“Questi fiori sono in memoria di Giovanni Antonio Vacca e di tutti coloro che non sono tornati. Loro non ci sono più, io sono sopravvissuto per miracolo all’inferno dei lager nazisti per poter raccontare quella immane tragedia. Per dar voce ai tanti morti nelle camere a gas, o di stenti, fame, freddo, violenze”. Le parole provengono da Gesuino Paba, di anni 96 e originario di Aritzo, mentre depone il mazzo di primule sulla Pietra d’inciampo a Torino per ricordare l’avvocato antifascista di Ovodda, deportato come prigioniero politico e assassinato a Buchenwald. Un luogo purtroppo a lui familiare. Lo stesso Paba finì in quel lager ma riuscì a tornare vivo.
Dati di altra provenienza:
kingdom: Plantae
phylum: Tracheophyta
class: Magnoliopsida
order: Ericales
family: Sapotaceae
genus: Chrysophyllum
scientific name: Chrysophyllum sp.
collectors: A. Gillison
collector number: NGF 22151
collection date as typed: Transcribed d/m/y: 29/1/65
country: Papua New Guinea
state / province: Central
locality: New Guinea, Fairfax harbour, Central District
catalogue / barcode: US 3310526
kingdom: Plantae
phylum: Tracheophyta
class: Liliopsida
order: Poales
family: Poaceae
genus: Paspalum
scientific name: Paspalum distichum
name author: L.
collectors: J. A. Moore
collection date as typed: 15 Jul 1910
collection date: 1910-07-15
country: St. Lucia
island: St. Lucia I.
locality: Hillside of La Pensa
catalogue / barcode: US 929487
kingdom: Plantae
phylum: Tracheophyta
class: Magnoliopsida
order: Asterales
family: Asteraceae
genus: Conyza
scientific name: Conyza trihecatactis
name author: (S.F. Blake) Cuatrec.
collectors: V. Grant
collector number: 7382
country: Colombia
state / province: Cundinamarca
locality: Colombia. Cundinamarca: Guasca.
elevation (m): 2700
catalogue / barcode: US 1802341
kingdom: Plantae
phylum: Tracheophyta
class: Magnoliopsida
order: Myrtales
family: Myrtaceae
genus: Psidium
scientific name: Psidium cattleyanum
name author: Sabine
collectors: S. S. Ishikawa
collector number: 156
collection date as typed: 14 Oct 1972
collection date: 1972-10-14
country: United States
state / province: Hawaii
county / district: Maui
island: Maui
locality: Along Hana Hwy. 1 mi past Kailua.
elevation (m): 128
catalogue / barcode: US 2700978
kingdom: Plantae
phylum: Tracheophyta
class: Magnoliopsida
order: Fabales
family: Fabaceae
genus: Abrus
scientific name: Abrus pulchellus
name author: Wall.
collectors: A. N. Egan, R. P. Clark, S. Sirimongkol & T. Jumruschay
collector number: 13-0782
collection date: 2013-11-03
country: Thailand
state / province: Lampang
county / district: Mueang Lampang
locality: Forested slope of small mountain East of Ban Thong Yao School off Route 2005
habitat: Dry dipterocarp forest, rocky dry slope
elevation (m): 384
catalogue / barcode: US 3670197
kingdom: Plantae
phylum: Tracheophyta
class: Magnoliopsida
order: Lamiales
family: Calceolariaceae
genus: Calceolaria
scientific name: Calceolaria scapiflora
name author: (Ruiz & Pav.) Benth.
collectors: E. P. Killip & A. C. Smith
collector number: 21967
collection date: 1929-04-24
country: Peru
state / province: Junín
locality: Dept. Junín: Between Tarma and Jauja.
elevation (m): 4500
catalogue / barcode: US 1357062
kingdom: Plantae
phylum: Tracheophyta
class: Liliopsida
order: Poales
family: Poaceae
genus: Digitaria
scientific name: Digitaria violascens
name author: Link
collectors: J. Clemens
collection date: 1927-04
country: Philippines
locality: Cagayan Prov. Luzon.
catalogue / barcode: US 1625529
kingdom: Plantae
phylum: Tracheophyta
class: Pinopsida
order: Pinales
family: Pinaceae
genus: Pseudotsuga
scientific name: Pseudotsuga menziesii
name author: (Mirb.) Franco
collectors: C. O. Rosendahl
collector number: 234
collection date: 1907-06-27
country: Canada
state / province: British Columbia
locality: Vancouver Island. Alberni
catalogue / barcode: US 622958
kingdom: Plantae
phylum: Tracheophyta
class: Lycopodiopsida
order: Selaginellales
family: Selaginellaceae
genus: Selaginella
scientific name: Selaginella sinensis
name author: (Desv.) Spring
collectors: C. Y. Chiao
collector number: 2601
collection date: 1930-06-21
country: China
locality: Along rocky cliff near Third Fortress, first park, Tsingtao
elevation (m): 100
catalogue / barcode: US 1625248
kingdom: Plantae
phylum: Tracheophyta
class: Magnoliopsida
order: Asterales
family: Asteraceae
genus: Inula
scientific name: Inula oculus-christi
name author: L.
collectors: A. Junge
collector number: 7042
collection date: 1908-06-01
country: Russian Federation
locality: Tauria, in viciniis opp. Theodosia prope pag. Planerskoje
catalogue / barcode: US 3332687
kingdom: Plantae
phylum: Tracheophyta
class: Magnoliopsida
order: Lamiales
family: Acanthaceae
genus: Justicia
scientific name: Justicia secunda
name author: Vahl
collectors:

“Ero davanti alla porta della camera a gas, rassegnato a morire, quando mi son sentito tirare per un braccio fuori dalla fila, unico di tutto il gruppo. E’ stato un miracolo a riportarmi a casa, le incessanti preghiere di mia madre alla Madonna di Cossatzu, a Aritzo”, racconta. La pietra di inciampo è stata “adottata” dall'”Associazione dei Sardi in Torino Antonio Gramsci” guidata da Enzo Cugusi, che ha organizzato l’iniziativa in occasione della Giornata della Memoria. La cerimonia, avvenuta a Torino, si è svolta in forma molto intima, che in tempo di pandemia acquista un ancor più forte valore simbolico. “Ho sentito tutto il dolore, pensando a tutti quelli che non sono rientrati da quell’ inferno di crudeltà e orrore – ricorda Gesuino Paba – dove giorno dopo giorno si moriva di stenti, fame, freddo, fatica, bastonate. Ero costretto a frugare nelle tasche dei cadaveri per racimolare una buccia di patata o un pezzo di carota rancido. Avevo 18 anni. Eravamo ragazzi pieni di speranze, un anno prima mi ero arruolato volontario nei carabinieri. Dopo l’armistizio, sopravvissuto alla guerra, tornato a Roma sono stato catturato nella caserma d’appartenenza, a seguito dei rastrellamenti tedeschi”. È l’inizio dell’inferno nei lager nazisti: Meppen, Bielefeld, Paderbom, Dortmund, Buchenwald. Per 50 anni Gesuino ha taciuto dell’orrore vissuto. “Mi faceva troppo male, volevo solo dimenticare”. Ma così non è stato. Dimenticare è impossibile. “Da piccola lo sentivo gridare, aveva paura, non capivo bene, capivo solo che soffriva – racconta la figlia Patrizia – solo quando ho letto il suo libro ho scoperto la verità su mio padre”. Nel 2013 Gesuino ha deciso di dar forma ai suoi fantasmi e mettere nero su bianco i suoi ricordi in un intenso e toccante diario di memorie, “Prigioniero 83964, Settecento giorni di prigionia dalla Sardegna al lager di Buchenwald”, il ricavato della vendita continua a sostenere la missione di Jangany in Madagascar.

“Ho voluto fortemente lasciare questa mia testimonianza come monito per coloro che ancora intendono far valere le proprie ragioni con la forza e affinché questa tragedia non abbia mai più a ripetersi. Per ribadire il no alle guerre, per un mondo di pace”. E proprio oggi la Prefettura di Nuoro consegnerà la medaglia d’onore alla memoria di Giovanni Antonio Vacca in una cerimonia alla presenza della sindaca di Ovodda Maria Cristina Sedda e una rappresentanza dei familiari.